Antipasto Salad


2 hearts romaine lettuce, chopped into bite-size pieces
4 oz baby arugula leaves, about 4 cups
4 oz genoa salami, sliced and quartered into bite-size pieces
4 oz sliced prosciutto sliced and rolled into bites
6.5 oz Pastene Quartered and Marinated Artichoke Hearts drained and patted dry
¼ cup Pastene Pitted Kalamata Olives
¼ cup Pastene Whole Pitted Ripe Olives
1 12 oz jar Pastene Roasted Peppers, drained, coarsely chopped, and patted dry
1 pint cherry or grape tomatoes, halved
⅓ cup crumbled feta cheese
¼ cup Pastene Extra Virgin Olive Oil
2 Tbsp Pastene Balsamic Vinegar
1 tsp Dijon mustard
1 tsp Pastene Minced Garlic
½ tsp kosher salt
¼ tsp black pepper


  • In an extra-large bowl, place the romaine and arugula. 

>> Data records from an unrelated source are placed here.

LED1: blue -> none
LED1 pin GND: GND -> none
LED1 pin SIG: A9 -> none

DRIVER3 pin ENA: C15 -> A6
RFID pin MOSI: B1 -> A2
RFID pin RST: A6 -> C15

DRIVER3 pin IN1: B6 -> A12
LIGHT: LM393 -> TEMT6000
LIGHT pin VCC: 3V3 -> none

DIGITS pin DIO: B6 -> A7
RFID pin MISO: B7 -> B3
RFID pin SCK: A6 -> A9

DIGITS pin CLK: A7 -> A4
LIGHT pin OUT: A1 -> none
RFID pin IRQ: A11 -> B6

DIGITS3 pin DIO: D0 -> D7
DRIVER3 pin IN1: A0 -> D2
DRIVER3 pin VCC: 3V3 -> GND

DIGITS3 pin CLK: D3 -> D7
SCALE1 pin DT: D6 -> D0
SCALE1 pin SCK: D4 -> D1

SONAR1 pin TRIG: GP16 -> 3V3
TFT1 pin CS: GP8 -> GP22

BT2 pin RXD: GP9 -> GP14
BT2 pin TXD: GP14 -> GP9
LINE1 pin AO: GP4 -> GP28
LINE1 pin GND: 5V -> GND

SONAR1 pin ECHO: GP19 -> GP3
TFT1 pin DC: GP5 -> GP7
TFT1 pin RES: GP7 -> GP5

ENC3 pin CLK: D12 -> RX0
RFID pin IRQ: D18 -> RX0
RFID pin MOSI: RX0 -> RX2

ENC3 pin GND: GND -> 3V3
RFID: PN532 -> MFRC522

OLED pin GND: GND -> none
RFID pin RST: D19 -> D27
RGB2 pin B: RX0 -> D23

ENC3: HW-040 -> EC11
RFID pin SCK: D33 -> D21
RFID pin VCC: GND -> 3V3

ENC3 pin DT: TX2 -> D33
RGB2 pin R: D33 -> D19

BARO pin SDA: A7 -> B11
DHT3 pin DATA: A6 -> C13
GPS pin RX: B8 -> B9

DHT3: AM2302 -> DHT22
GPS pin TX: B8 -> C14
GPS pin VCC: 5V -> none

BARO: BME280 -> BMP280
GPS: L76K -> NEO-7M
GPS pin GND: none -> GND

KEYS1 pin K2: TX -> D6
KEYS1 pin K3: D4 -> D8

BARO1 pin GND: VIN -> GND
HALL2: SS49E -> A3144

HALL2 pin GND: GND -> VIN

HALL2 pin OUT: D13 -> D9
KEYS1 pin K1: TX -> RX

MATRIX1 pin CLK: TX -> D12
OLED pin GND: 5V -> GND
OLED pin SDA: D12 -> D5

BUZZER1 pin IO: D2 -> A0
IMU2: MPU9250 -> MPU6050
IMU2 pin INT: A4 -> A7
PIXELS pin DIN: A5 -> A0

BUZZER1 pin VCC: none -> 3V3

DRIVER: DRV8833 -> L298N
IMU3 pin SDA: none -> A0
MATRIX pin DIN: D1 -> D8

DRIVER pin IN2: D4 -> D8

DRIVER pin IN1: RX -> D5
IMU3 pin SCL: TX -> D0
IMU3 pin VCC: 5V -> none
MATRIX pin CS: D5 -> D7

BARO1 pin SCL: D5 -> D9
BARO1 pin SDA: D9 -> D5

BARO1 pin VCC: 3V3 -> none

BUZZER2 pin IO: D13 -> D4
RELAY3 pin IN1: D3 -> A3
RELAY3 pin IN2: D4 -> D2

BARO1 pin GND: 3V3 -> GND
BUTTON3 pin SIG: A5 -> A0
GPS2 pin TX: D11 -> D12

  • In a small bowl, whisk together the olive oil, vinegar, mustard, garlic, salt, and pepper until smoothly combined, 
  • Pour half of the dressing over the green salad and toss to coat. The leaves should be lightly moistened. 
  • Place dressed greens in a large serving bowl.
  • On top of the greens, arrange salami, prosciutto, artichokes, olives, red peppers, feta and tomatoes. Drizzle with a bit more dressing to moisten. 
  • Enjoy immediately or refrigerate for 1 hour prior to serving.